Dem Fall lag folgender Sachverhalt zugrunde: Im August 2010 kam es zwischen dem Kläger und dem Beklagten auf einer Betriebsfeier in Haselünne zu einem Streit, in dessen Verlauf der Beklagte dem Kläger einen Schlag ins Gesicht versetzte. Nach Auflösung der Betriebsfeier verließ gegen zwei Uhr morgens zunächst der Beklagte und kurze Zeit später der Kläger das Betriebsgelände.
Der Beklagte stand bei einer Blutalkoholkonzentration von mindestens 1,85 ‰ unter erheblichem Alkoholeinfluss als er in einen Pkw stieg und mit diesem zunächst das Betriebsgelände verließ. Auf dem Gelände einer Tankstelle wendete er, beschleunigte und fuhr mit hohem Tempo zum Betriebsgelände zurück.
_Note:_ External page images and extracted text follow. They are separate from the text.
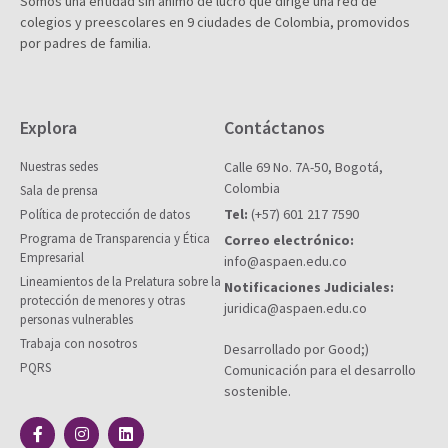
Somos una entidad sin ánimo de lucro que dirige una red de
colegios y preescolares en 9 ciudades de Colombia, promovidos
por padres de familia.
Explora
Contáctanos
Nuestras sedes
Calle 69 No. 7A-50, Bogotá,
Colombia
Sala de prensa
Tel:
(+57) 601 217 7590
Política de protección de datos
Programa de Transparencia y Ética
Correo electrónico:
Empresarial
info@aspaen.edu.co
Lineamientos de la Prelatura sobre la
Notificaciones Judiciales:
protección de menores y otras
juridica@aspaen.edu.co
personas vulnerables
Trabaja con nosotros
Desarrollado por Good;)
PQRS
Comunicación para el desarrollo
sostenible.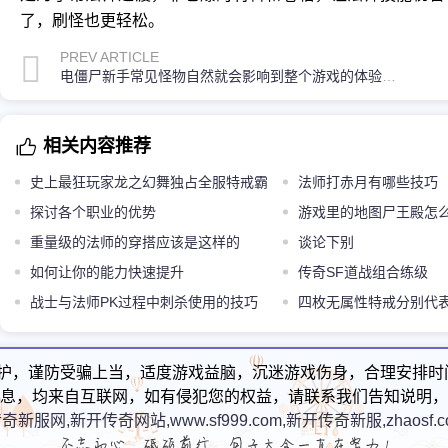
了，刷怪也更轻松。
PREV ARTICLE
电僵尸新手常见怪物自然就会影响到整个游戏的体验和过程
相关内容推荐
史上最狂玩家龙之幻舞独占全服特戒霸
法师打赤月有哪些技巧
据沙城
探讨各个职业的优势
游戏里的地图尸王殿怎
重量级的法师的穿搭应该是这样的
谈论下别
如何让你的能力快速提升
传奇SF道战组合练级
战士与法师PK过程中刺杀使用的技巧
四枚无属性特戒分别代
热门
护，谨防受骗上当，适度游戏益脑，沉迷游戏伤身，合理安排时
息，均来自互联网，如有侵犯您的权益，请联系我们告知说明，
奇新服网,新开传奇网站,www.sf999.com,新开传奇新服,zhaosf.c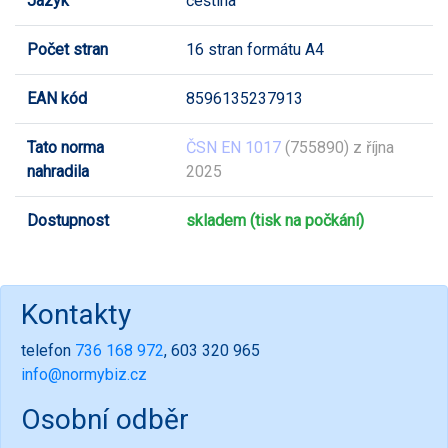
Jazyk
čeština
Počet stran
16 stran formátu A4
EAN kód
8596135237913
Tato norma
ČSN EN 1017
(755890) z října
nahradila
2025
Dostupnost
skladem (tisk na počkání)
Kontakty
telefon
736 168 972
, 603 320 965
info@normybiz.cz
Osobní odběr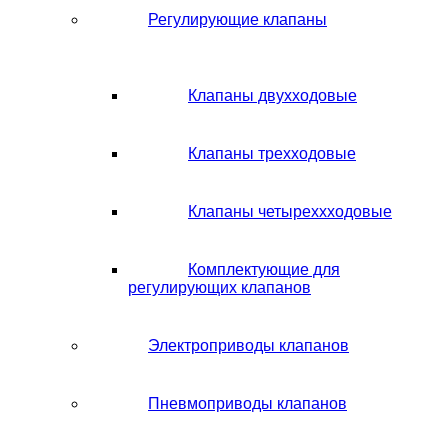
Регулирующие клапаны
Клапаны двухходовые
Клапаны трехходовые
Клапаны четыреххходовые
Комплектующие для
регулирующих клапанов
Электроприводы клапанов
Пневмоприводы клапанов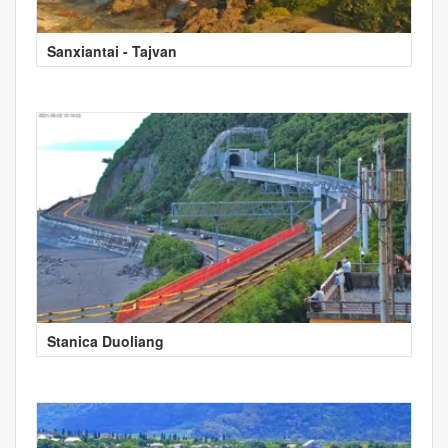
Sanxiantai - Tajvan
Stanica Duoliang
Der Kläger stand dort auf der Straße, wurde vom Fahrzeug des Beklagten erfasst und lebensgefährlich verletzt.
Der Kläger erlitt u.a. ein Polytrauma mit schwerstem Schädel-Hirn-Trauma. Er liegt seit dem Vorfall im Wachkoma und wird künstlich ernährt. Der Beklagte und die mitverklagte Haftpflichtversicherung zahlten nach der Entscheidung des Landgerichts ein Schmerzensgeld von 100.000 Euro. Darüber hinaus leistete die Verkehrsopferhilfe eine Zahlung von 80.000 Euro.
Die Höhe des Schmerzensgeldes war allein von der Beklagtenseite angefochten worden. Das Oberlandesgericht Oldenburg teilte aber die Auffassung des Landgerichts und erklärte das Schmerzensgeld in Höhe von 500.000 Euro für angemessen. Das Schmerzensgeld solle insbesondere einen Ausgleich für erlittene Schmerzen und Leiden darstellen und dem Verletzten Genugtuung für das ihm zugefügte Leid geben. Eine schwerere Gesundheitsschädigung als die vom Kläger erlittene sei kaum vorstellbar, urteilten die Richter. Der Kläger, ein damals 35-jähriger, verheirateter Familienvater von drei Kindern im Alter von 3, 8 und 9 Jahren liege seit vier Jahren im Wachkoma. Er sei nicht ansprechbar und könne sich nicht mitteilen. Ihm sei damit die Basis für eine eigene Persönlichkeit genommen und er sei nicht mehr in der Lage ein normales Leben zu führen. Ein Sachverständiger hatte im Prozess die dauerhafte Unterbringung in einem Pflegeheim für erforderlich erachtet.
Für diesen Zustand sei der Beklagte verantwortlich, so das Oberlandesgericht weiter. Er habe wenn auch nicht vorsätzlich, so doch unter Außerachtlassung jeglicher Sorgfaltspflichten sich nach der Betriebsfeier schwer alkoholisiert in sein Auto gesetzt, auf dem Tankstellengelände gewendet und sei dann mit überhöhter Geschwindigkeit die Straße vor dem Betriebsgelände entlang gefahren. Er habe die Arbeitskollegen wegen der vorherigen Streitigkeit provozieren wollen. Aufgrund dieser groben Fahrlässigkeit sei der Kläger von dem Pkw mit mindestens 60 km/h erfasst worden.
Ein Mitverschulden des Klägers hat das Oberlandesgericht verneint.
Das Landgericht hatte zunächst in einem Teilurteil über das Schmerzensgeld und die Haftung dem Grunde nach entschieden. Nach dem Urteil des Oberlandesgerichts wird das Landgericht nun insbesondere noch über die Höhe des weiteren Schadenersatzes zu entscheiden haben. Strafrechtlich wurde der Beklagte vom Landgericht Osnabrück wegen fahrlässiger Körperverletzung in Tateinheit mit fahrlässiger Straßenverkehrsgefährdung zu einer Freiheitsstrafe von zwei Jahren auf Bewährung verurteilt.